Semantic Web Technology: Leaning on Obstacles

By Ericka Chickowski  |  Posted 2008-08-05 Email Print this article Print
 
 
 
 
 
 
 

The future of data management, integration and search could lie in semantic web technology. Baseline is arming readers with information on semantics technology by examining the niche, the opportunities and challenges it may present to business leaders, IT management and end users in the next few years.

Leaning on Ontologies

Semantic technology finds better ways of indexing contextually by creating what Moulton calls a “hierarchy of terminology,” which semantics experts call an ontology. “You’ve probably heard of taxonomies, which are just tree-structures of language.
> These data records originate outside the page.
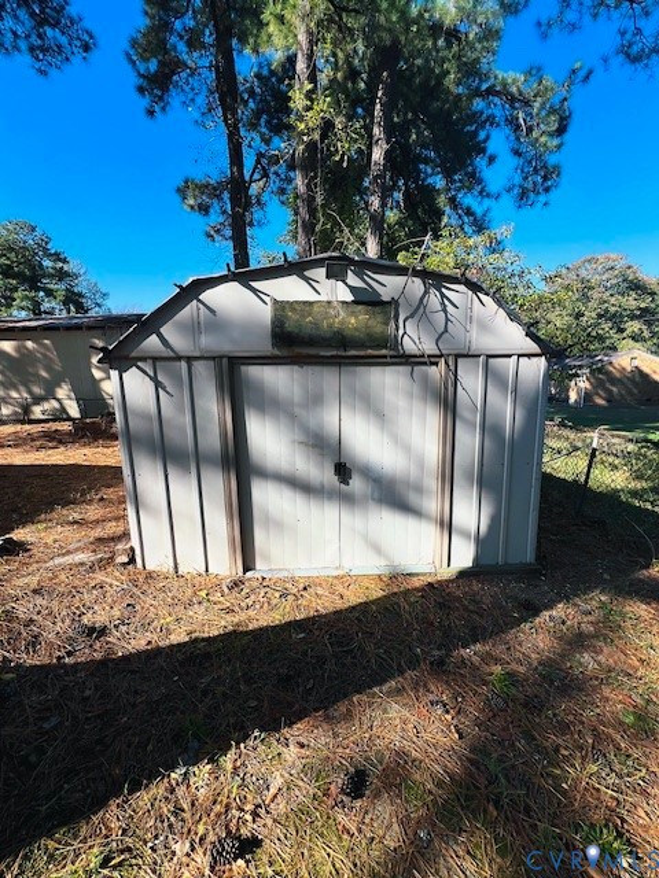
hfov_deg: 89.9
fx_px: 330
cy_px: 439
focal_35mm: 13
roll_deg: +3.2
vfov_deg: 106.2
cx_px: 330
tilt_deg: -6.6
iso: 32
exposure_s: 1/690
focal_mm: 1.57
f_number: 1.8
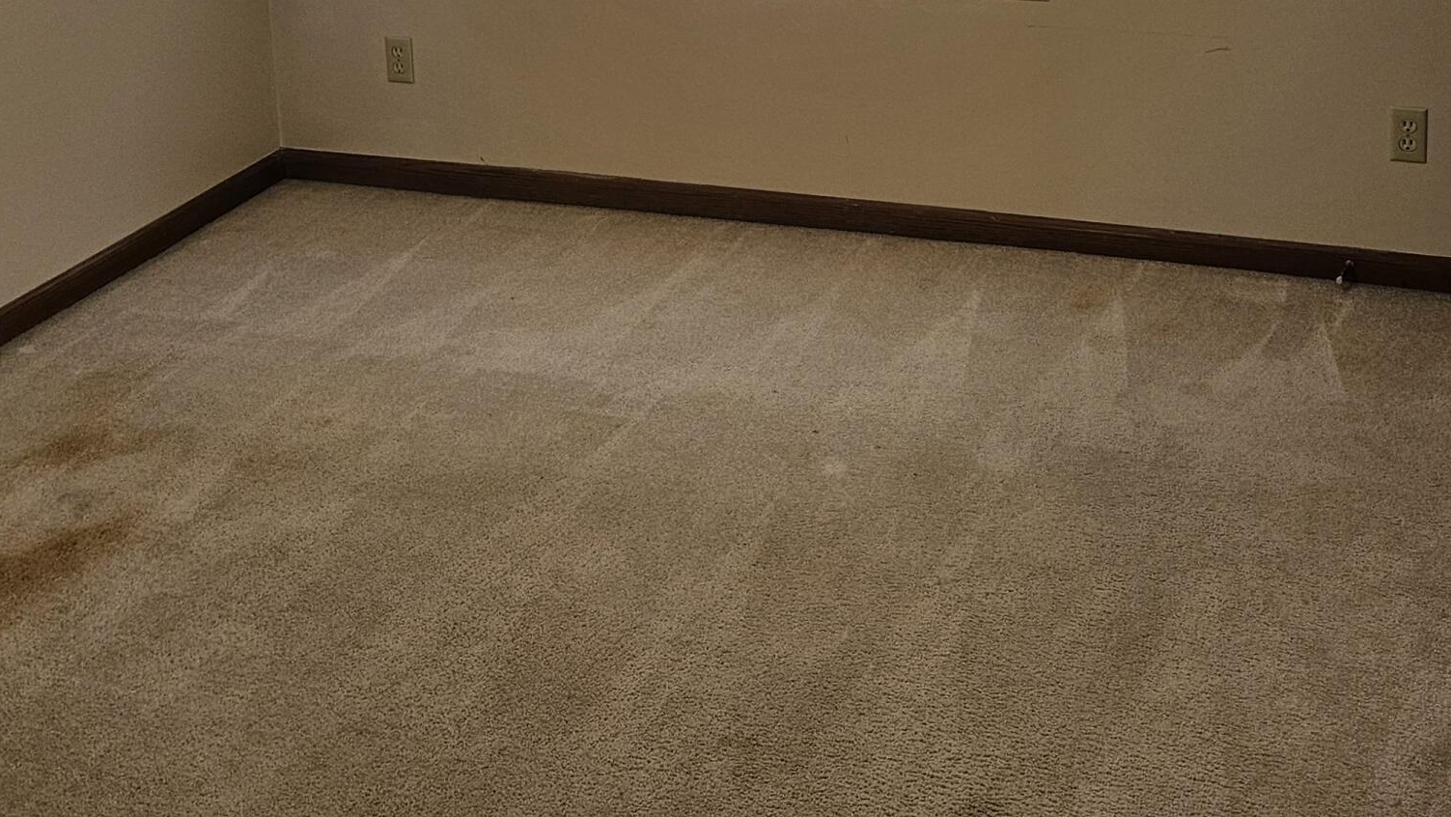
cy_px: -143
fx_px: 1924
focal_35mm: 50
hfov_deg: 41.2
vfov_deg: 22.3
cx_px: 851
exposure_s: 1/120
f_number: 1.8
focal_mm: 5.4
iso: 125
An ontology takes it to another level, rather than just having two dimensions─broader and narrower─you have an unlimited number of dimensions of how words or charts are related to each other,” Moulton explains. “I can say a steering wheel is a part of a car, a wheel is a part of a car, and an engine is a part of a car, [but] a carburetor is a part of an engine. That is a broader-narrower concept. If you take it to another dimension and say engines are systems within cars that drive cars forward, and carburetors are one of the components of engines, now, you have a whole new layer of relationships between the words.”

Ontologies create a web of connections that can act as shorthand for the engine users employ to search quickly through information across data sources.

“We have quite a bit of interest from people who have lots of diverse content,” says Polikoff of TopQuadrant. “Let’s say you have a retailer with a catalog of many different items, ranging from refrigerators to carpets to electronics and so on. They need to be able to build this catalog and integrate other sources into it in a quick way. Ontologies can act less rigidly than data structures and this allows us to quickly build the model of their catalog and put data into the model and search quickly.”

This creates a new layer of metadata to make it easier to navigate through the information, Polikoff explains.

“The idea is that you have all these different data sources with different formats, and that’s a problem for people. So you have, let’s call it, the data-sources layer that exists in all kinds of organizations and enterprises,” she says. “This technology allows you to put a new layer on top of that. We can call it the semantic web layer that consists of certain kinds of models that allow one to map these different data sources to a common vocabulary. That gives you the power to provide very rich information spaces of many different sorts on which you can build many different applications.